Is Your Church Stuck at Zero?

“Who’s Your One” is now a one-year-old emphasis in the Southern Baptist Convention—calling on individual believers to reach out to a person without a relationship with Jesus Christ. All over Birmingham and across the Convention, individual believers are focusing on a single person with their prayers, acts of service, love, and verbal witness of the Gospel. This invest and invite strategy works. We see the results in the BMBA. People are being transformed by the Gospel! Baptismal waters are stirring. Personal evangelism is being reborn for a new generation.

Think strategically with me about evangelism for a moment. No one can better help us to think about evangelism better than Ralph Winter. Billy Graham once said, “Ralph Winter has not only helped promote evangelism among many mission boards around the world, but by his research, training, and publishing, he has accelerated world evangelization.” Winter (1924-2009) was a trained civil engineer, cultural anthropologist, and gifted missiologist who helped to shift the global mission strategy from a focus on political boundaries to a focus on distinct people groups. One of Winter’s mottos was, “Nothing that does not occur daily will ever dominate your life.” He was especially passionate about evangelism.
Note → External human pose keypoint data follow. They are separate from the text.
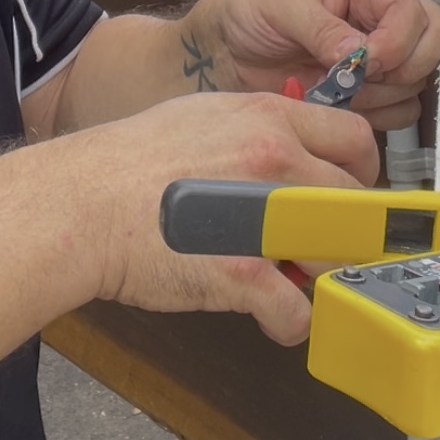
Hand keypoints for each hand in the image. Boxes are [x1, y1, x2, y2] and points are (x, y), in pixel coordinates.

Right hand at [74, 90, 377, 345]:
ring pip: (338, 256)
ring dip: (321, 275)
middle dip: (342, 230)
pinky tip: (267, 316)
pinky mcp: (244, 274)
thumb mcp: (201, 116)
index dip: (359, 173)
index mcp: (267, 118)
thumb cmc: (125, 163)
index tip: (348, 194)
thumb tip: (287, 151)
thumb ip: (254, 130)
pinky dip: (288, 323)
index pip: (356, 138)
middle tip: (318, 244)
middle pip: (356, 202)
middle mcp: (276, 160)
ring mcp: (265, 218)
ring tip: (292, 280)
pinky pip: (298, 312)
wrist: (79, 204)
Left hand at [189, 0, 439, 130]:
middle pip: (436, 41)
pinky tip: (341, 102)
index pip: (415, 11)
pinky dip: (376, 114)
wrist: (228, 52)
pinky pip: (403, 110)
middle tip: (359, 76)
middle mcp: (388, 14)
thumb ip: (320, 26)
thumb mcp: (278, 3)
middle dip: (401, 66)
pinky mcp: (378, 90)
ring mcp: (387, 54)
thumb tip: (359, 53)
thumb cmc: (250, 10)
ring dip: (381, 93)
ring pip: (419, 80)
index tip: (364, 60)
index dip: (396, 41)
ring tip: (334, 86)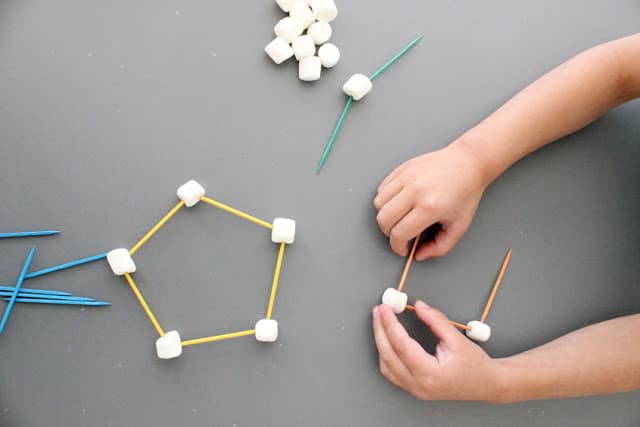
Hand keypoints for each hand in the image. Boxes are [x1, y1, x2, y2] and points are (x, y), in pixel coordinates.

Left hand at [372, 301, 501, 401]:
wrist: (487, 383)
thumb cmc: (475, 365)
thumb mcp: (457, 338)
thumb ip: (436, 320)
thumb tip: (418, 306)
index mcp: (431, 374)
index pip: (402, 346)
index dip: (390, 325)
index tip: (385, 309)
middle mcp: (420, 385)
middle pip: (389, 355)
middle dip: (380, 330)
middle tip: (379, 311)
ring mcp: (415, 390)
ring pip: (386, 366)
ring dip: (380, 342)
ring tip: (380, 322)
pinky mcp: (414, 389)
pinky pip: (392, 372)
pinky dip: (386, 354)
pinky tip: (386, 340)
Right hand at [373, 141, 486, 258]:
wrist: (468, 163)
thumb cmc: (465, 193)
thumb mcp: (459, 226)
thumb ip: (440, 247)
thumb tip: (419, 255)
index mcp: (430, 207)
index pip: (399, 233)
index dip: (397, 246)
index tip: (402, 248)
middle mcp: (415, 191)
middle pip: (384, 220)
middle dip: (388, 233)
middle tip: (399, 234)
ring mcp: (407, 177)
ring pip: (378, 204)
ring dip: (385, 215)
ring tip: (399, 217)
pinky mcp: (402, 169)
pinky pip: (382, 188)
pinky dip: (385, 199)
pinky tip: (398, 202)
Winter helped church leaders and missionaries get a perspective on evangelism by categorizing groups to be reached on a scale: E-0, E-1, E-2, and E-3.
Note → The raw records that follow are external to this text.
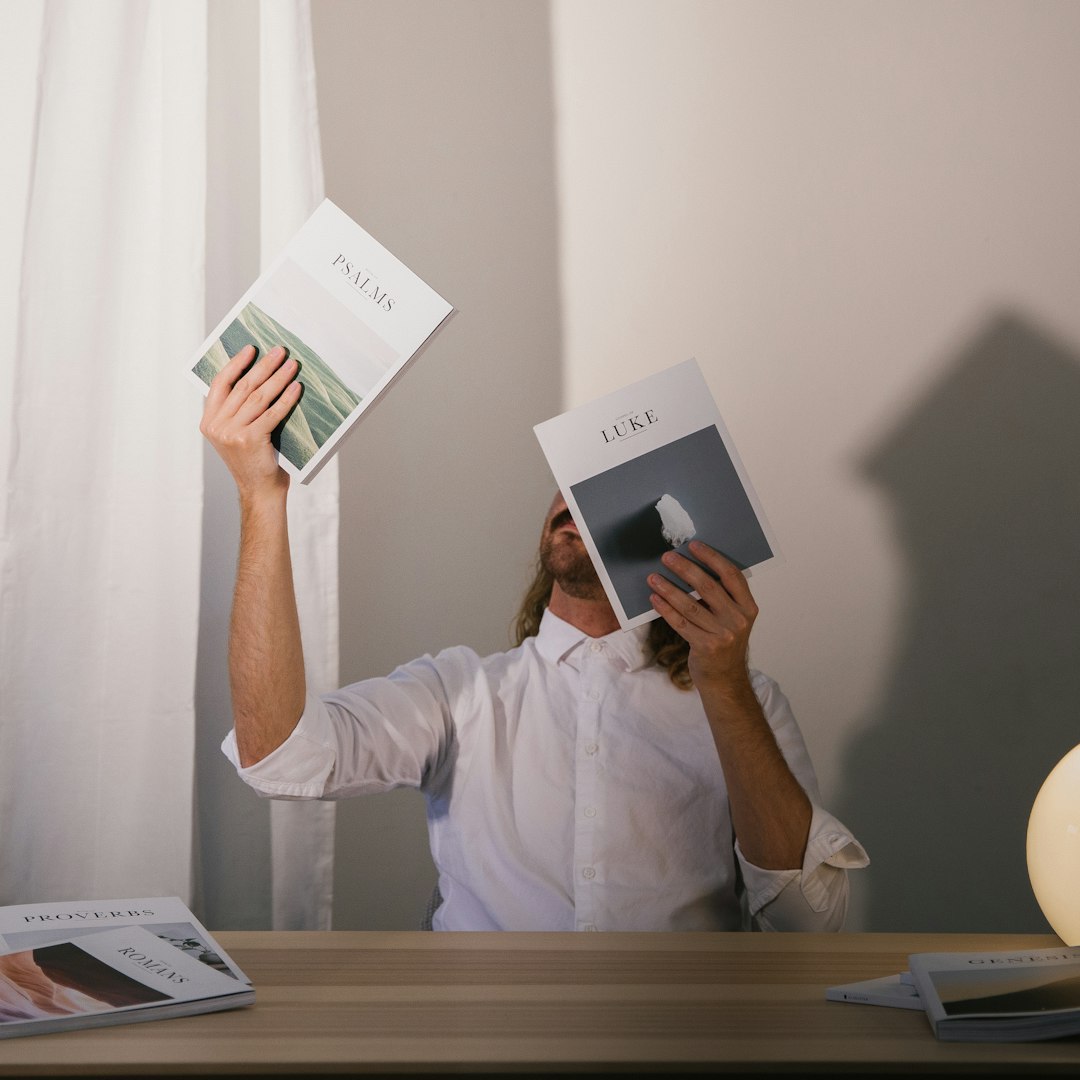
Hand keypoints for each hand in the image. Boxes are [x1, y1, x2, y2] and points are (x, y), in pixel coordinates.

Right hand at [199, 344, 300, 498]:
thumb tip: (258, 376)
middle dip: (263, 366)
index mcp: (208, 421)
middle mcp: (216, 426)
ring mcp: (231, 433)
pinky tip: (296, 387)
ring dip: (278, 377)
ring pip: (258, 397)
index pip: (220, 383)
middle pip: (243, 387)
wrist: (260, 491)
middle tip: (279, 350)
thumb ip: (237, 411)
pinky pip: (272, 413)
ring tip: (292, 364)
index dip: (236, 363)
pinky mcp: (250, 440)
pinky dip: (286, 399)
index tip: (251, 348)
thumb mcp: (236, 434)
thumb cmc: (254, 460)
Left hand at [648, 541, 758, 691]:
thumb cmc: (724, 641)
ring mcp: (723, 634)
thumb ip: (721, 597)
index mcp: (748, 607)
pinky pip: (681, 623)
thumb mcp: (733, 618)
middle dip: (685, 568)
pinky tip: (654, 599)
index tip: (694, 546)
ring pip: (690, 605)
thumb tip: (691, 567)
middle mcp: (738, 619)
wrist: (725, 678)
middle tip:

E-Zero (E-0) Evangelism is used to describe reaching out to nominal church members to engage them in a real understanding of the Gospel or a more in-depth level of discipleship. In E-0 Evangelism, the church does not increase in the number of members on the church roll but honors the Gospel and increases in health. Perhaps your church keeps members on roll who are not committed to the church or growing in their relationship with Jesus Christ. What is your church doing to take responsibility for the care of these souls? Peter admonished us, “Shepherd the flock of God that is among you, exercising oversight” (1 Peter 5:2a).

E-One (E-1) Evangelism is reaching non-believers who are in the same cultural group as those doing the evangelism. This is when Christians focus on reaching lost family members, their co-workers, and others with whom they may already associate outside of the church. E-1 Evangelism isn’t cross-cultural evangelism. This is fishing within your own cultural aquarium.

E-Two (E-2) Evangelism is reaching out to those who are of a different culture. Its most significant focus is not on bringing people into your church but instead bringing the Gospel to a new place or people group. Most churches experience this on short-term mission trips. Sometimes believers experience this when they leave their state or area of the country. Most Southern Baptists experience this when they board a plane and leave the United States and visit a Western nation where people share some forms of cultural heritage.

E-Three (E-3) Evangelism describes reaching non-believers who are very different in culture. This is unquestionably cross-cultural outreach. Language, customs, and lifestyles are entirely foreign. There are usually no examples of this in local church practice, except in the commissioning of missionaries or in sending of mission teams.

Ralph Winter believed that most churches—in the United States or abroad—never get beyond E-0 Evangelism. He once said, “Risk is not to be evaluated in terms of the probability of success but by the value of the goal.” No higher goal is achievable in the work of the ministry than proclaiming the Gospel of Jesus Christ. Evangelism is worth the risk! Another motto that Winter lived by was, “Never do anything others can do or will do when there are things to be done that others can’t do or won’t!” He charged the church to be faithful to the task of evangelism because Jesus Christ has charged no other organization on earth with the Great Commission. Is your church stuck at E-0 Evangelism, or are you all the way to E-3 Evangelism—reaching the nations? Who is your “one?” You will never reach your “one” if you’re stuck on zero.